Brookings’ Lardy said PetroChina is part of “a long-term structural problem that’s going to affect the way the Chinese economy develops, and it has major implications for lenders (and) investors.

“In short, the evidence does not really support the view that the state manufacturing and commercial sector is withering away rapidly,” Lardy wrote in his book, “China’s Unfinished Economic Revolution.”

In fact, in many respects the sector is growing, Lardy notes. Although the state’s share of output has declined in the past 20 years, owing mostly to the efficiency of new, small private firms, the state has added 40 million employees since reform and has greatly increased its assets.

How are state firms doing? China’s own figures show that the profitability and productivity of state-owned firms have steadily declined over the past 10 years, Lardy says, and much of that can’t be attributed to reform of pricing and accounting practices.

Investors also may be stuck holding the bag for what the World Bank calls a “pension crisis in the state-owned enterprise sector,” with implicit pension debt equal to about 50% of China’s gross domestic product.

And despite press accounts referring to the international stock offerings of PetroChina and the, red chips as “privatizations,” the Chinese government remains in full control of the offshoots of its companies listed on Hong Kong and overseas exchanges, Lardy says.

By law, managers of state-owned companies can sell no more than a third to foreign investors. “The paradigm they’ve relied on of selling off partial shares of their state-owned companies without any change in their corporate structure, I don’t think in the long run is going to be attractive for foreign investors,” Lardy said.

In fact, Lardy thinks the disinvestment campaign had little to do with PetroChina’s fate. “I think the people who campaigned against this issue are getting way too much credit,” he said. “I have respect for the people who run these pension funds. There are more attractive investments out there, quite apart from the pressure from organized groups.”

Yet many pension funds seemed oblivious to the risks of Chinese state-owned companies before the campaign, notes Roger Robinson, head of Washington-based Casey Institute and a leading critic of PetroChina.

“The intensity of the PetroChina controversy without doubt raised the level of awareness in the markets concerning the problems besetting Chinese state-owned firms…which would have otherwise been low on the radar screen,” he said. Before the campaign, Robinson said, many fund managers ” seem to believe that being listed on the Hong Kong Exchange was synonymous with a non-mainland entity.”

This may have been the case with the California Public Employees’ Retirement System, the nation’s largest public pension fund.

When IBD wrote in July about Calpers’ investment in four offshoots of Chinese state enterprises linked to the military or espionage, Charles Valdes, investment chairman, charged in a press release that the “firms originated and have operated from Hong Kong.”

Valdes also said that red chip Citic Pacific was “independent of the Beijing government.” But Lardy said the company is “undoubtedly controlled” by its parent, state-owned China International Trust & Investment Corp. The parent is headed by arms dealer Wang Jun.

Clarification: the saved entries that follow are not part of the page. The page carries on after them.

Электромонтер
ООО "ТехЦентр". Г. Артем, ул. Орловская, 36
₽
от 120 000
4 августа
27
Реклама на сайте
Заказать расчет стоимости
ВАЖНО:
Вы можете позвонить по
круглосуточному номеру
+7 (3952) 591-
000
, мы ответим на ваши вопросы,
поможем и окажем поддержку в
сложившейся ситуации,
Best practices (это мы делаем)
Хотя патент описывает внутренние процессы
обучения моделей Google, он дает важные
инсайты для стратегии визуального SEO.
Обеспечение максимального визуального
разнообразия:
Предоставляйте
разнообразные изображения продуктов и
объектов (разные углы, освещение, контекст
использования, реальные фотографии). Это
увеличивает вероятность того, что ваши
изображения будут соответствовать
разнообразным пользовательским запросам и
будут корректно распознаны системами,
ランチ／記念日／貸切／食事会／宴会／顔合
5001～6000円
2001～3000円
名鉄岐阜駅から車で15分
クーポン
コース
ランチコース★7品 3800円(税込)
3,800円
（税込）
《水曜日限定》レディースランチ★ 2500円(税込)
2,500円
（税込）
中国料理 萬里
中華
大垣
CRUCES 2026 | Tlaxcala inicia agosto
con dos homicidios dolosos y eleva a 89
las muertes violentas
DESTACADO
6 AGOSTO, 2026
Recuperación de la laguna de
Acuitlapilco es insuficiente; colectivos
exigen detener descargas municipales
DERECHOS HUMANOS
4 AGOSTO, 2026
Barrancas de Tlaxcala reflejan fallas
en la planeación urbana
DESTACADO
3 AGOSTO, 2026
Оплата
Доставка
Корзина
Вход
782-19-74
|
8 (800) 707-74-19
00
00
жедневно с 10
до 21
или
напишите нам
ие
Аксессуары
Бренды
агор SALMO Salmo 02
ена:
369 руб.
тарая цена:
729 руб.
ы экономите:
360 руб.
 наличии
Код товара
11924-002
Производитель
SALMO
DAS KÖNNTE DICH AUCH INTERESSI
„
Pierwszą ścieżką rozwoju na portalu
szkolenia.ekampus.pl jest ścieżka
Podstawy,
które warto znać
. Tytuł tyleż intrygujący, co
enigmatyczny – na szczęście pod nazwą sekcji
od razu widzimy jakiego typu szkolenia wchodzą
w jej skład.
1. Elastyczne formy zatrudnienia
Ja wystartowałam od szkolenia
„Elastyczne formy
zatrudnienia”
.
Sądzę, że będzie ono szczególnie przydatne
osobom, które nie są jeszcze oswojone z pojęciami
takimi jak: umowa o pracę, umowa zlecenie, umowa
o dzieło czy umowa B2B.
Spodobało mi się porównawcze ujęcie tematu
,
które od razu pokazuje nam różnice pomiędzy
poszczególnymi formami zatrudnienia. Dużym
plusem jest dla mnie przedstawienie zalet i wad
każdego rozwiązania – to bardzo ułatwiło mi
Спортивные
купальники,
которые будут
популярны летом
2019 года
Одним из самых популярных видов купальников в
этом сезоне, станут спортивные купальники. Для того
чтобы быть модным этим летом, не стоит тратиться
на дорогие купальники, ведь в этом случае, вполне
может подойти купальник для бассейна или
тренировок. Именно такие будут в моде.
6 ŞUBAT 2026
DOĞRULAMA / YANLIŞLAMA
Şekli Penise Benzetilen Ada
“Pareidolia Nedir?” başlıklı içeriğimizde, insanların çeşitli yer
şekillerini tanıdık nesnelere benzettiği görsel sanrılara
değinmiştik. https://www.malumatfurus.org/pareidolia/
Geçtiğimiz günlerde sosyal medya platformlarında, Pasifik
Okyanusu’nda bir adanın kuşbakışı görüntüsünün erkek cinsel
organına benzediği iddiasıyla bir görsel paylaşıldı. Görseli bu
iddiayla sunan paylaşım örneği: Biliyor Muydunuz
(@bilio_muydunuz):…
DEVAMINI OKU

In recent hearings in the California Joint Legislative Audit Committee, it was discovered that Calpers might have been violating its own investment policy. Since June, mainland China has been n the list of countries in which Calpers fund managers are banned from investing.

Investments in Hong Kong are permitted, but many say the investments in the red chips demonstrate the need for a legislative audit, which may be voted on this week. “To say Citic and Cosco (the China Ocean and Shipping Co.) are not Chinese companies is absurd,” said Daryl Thomas, legislative assistant to California state Sen. Ray Haynes, R-Riverside. “They’re clearly in violation of their own policy.”

Calpers, in a statement, welcomed the audit and denied any violations had occurred. In January, Calpers said it would pass on the PetroChina offering.